## Selected excerpt
=-=-=

- Born: Thomas Kevin Clancy 1952 (age 72–73)
- Education: University of Notre Dame (BA) Vermont Law School (JD)
- Occupation(s): Lawyer, Legal Educator

= Thomas K. Clancy =

American lawyer

Thomas Kevin Clancy (born 1952) is an American legal educator and lawyer. He is a professor emeritus at the University of Mississippi School of Law and lectures nationally on cyber crime and the Fourth Amendment, which regulates governmental searches and seizures. He previously served as the director of the National Center for Justice and the Rule of Law at the University of Mississippi School of Law, where he was a research professor. He took emeritus status on July 1, 2014. Clancy received his B.A. from the University of Notre Dame, and is a graduate of Vermont Law School.

Before teaching at the University of Mississippi School of Law he was a member of the adjunct faculties at the University of Baltimore School of Law from 1998 to 2001 and the University of Maryland Francis King Carey School of Law from 1993 to 2001. He was a visiting professor at the William S. Richardson School of Law in the summers of 2003 and 2007. In the spring of 1995 he was a visiting professor at Vermont Law School. From 1983 to 1985 he was a member of the adjunct faculty at the American University, Washington College of Law. From 1980 to 1981 he was a legal writing instructor at Vermont Law School.

=-=-=

## Study material
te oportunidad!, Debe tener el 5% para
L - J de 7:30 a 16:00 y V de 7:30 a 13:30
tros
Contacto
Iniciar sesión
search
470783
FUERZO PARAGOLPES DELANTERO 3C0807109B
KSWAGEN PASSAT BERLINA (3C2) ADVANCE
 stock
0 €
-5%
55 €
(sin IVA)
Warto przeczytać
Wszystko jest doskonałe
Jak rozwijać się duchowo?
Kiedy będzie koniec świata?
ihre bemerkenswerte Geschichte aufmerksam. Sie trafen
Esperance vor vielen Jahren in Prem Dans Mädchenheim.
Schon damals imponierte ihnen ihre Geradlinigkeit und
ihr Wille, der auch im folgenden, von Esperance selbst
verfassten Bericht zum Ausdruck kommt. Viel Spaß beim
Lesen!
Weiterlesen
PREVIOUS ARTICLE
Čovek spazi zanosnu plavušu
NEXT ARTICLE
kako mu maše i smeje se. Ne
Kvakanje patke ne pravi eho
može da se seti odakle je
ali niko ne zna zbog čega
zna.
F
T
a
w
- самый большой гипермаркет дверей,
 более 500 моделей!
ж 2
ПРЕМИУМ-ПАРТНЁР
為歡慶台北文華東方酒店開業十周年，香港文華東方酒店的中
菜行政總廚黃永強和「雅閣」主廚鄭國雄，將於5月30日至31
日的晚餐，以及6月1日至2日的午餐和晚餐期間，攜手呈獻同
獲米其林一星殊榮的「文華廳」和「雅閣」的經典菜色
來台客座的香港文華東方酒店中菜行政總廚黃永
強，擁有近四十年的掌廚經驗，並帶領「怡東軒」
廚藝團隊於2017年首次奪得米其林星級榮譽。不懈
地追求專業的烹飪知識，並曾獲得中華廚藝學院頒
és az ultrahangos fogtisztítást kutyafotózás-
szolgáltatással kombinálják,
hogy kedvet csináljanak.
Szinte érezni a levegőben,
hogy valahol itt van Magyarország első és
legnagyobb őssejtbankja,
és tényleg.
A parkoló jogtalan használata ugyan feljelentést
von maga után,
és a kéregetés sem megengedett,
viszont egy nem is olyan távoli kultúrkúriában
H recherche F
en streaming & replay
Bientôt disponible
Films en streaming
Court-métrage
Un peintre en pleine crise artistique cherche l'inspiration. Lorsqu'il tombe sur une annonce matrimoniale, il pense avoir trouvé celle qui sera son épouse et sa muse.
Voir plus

=-=-=

## Task A
Give a two-sentence summary of the Thomas K. Clancy profile.
## Task B
Reproduce word for word the part of the Thomas K. Clancy profile that begins at the words "Before teaching at" and stops after "instructor at Vermont Law School.".
Use only the Thomas K. Clancy profile, not the lines.

## Answer box A
Thomas Kevin Clancy, born in 1952, is an American lawyer and legal educator who became professor emeritus at the University of Mississippi School of Law on July 1, 2014, and lectures nationally on cyber crime and the Fourth Amendment. He formerly directed the National Center for Justice and the Rule of Law there, and his earlier roles include adjunct and visiting posts at several law schools, among them Vermont Law School, where he also studied after earning a B.A. from the University of Notre Dame.

## Answer box B
Before teaching at the University of Mississippi School of Law he was a member of the adjunct faculties at the University of Baltimore School of Law from 1998 to 2001 and the University of Maryland Francis King Carey School of Law from 1993 to 2001. He was a visiting professor at the William S. Richardson School of Law in the summers of 2003 and 2007. In the spring of 1995 he was a visiting professor at Vermont Law School. From 1983 to 1985 he was a member of the adjunct faculty at the American University, Washington College of Law. From 1980 to 1981 he was a legal writing instructor at Vermont Law School.